Competing Human Rights
York University has received a lot of negative media attention because it told a male student who had signed up for an on-line course that he was not required to attend an in-person session because he said his religion precluded him from being physically present with women.
The issue has been framed in the press as a competing rights issue: religious rights vs. gender rights.
What are competing human rights?
A competing human rights situation exists when two or more legally protected rights are in conflict and at least one is based on human rights legislation.
How are these conflicts resolved?
The Ontario Human Rights Commission has produced a policy for competing human rights outlining the fundamental legal principles found in the jurisprudence. While this policy does not have the force of law, it is relevant in understanding competing human rights issues. In short, the policy outlines that there is no hierarchy of rights and that each situation will be assessed independently. While all rights should be protected, only situations where an actual burden on a right will trigger a conflict.

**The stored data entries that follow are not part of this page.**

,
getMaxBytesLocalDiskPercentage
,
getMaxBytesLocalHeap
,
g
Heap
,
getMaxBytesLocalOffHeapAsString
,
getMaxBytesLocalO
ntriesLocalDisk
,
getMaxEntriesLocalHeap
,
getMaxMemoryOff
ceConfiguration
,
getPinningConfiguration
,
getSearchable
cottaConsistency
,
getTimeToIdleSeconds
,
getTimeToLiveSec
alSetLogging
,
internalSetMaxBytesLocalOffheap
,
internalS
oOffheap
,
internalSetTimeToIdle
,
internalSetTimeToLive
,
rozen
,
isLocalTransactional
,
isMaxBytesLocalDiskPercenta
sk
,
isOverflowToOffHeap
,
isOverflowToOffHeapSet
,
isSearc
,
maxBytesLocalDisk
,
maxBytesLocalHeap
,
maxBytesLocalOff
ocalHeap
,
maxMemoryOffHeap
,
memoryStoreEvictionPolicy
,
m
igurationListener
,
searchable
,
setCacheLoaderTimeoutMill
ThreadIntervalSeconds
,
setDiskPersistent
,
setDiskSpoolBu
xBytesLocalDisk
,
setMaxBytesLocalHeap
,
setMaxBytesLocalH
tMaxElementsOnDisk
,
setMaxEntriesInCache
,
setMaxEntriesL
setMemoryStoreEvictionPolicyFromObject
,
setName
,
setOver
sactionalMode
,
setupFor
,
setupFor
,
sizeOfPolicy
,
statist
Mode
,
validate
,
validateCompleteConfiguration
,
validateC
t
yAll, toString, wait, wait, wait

In assessing competing rights claims, the Human Rights Tribunal will determine whether a situation involves legitimate rights, how significant the interference with a right is, and whether there are solutions to protect both rights or come close.
Applying the principles to the York episode
If the male student’s request was denied he could have filed a complaint under the Ontario Human Rights Code (“Code”).
In this case, the competing right could be described as the right of York female students to be free from discrimination while receiving services. However, one must query whether there was an adverse impact on gender rights in this case. The female students registered for the course were able to attend the group session and be evaluated whether the male student attended or not. It is possible that the Tribunal would have found that the right of the female students to be free from discrimination was not even triggered by the situation. A more obvious competing rights scenario was a situation last year where a woman was denied services at a barbershop because the staff believed on religious grounds that they could not touch a woman who was not in their family.
York University may have made the correct decision in law, but it did not anticipate the hue and cry it created. Had York University refused to accommodate the student, then the student would have been forced to decide whether or not to file a complaint under the Code. He would have to prove that he believed his religion precluded him from associating with women and when deciding whether to file a complaint he would have also likely considered what remedy he would have received. In this case, we believe he would have received a nominal monetary award.
If the male student had been denied accommodation and won a case under the Code, would people have thought less of York University? The episode reveals that employers and service providers faced with a competing rights situation like this, are often in a no-win situation. Inevitably, critics will consider one group’s rights to trump another.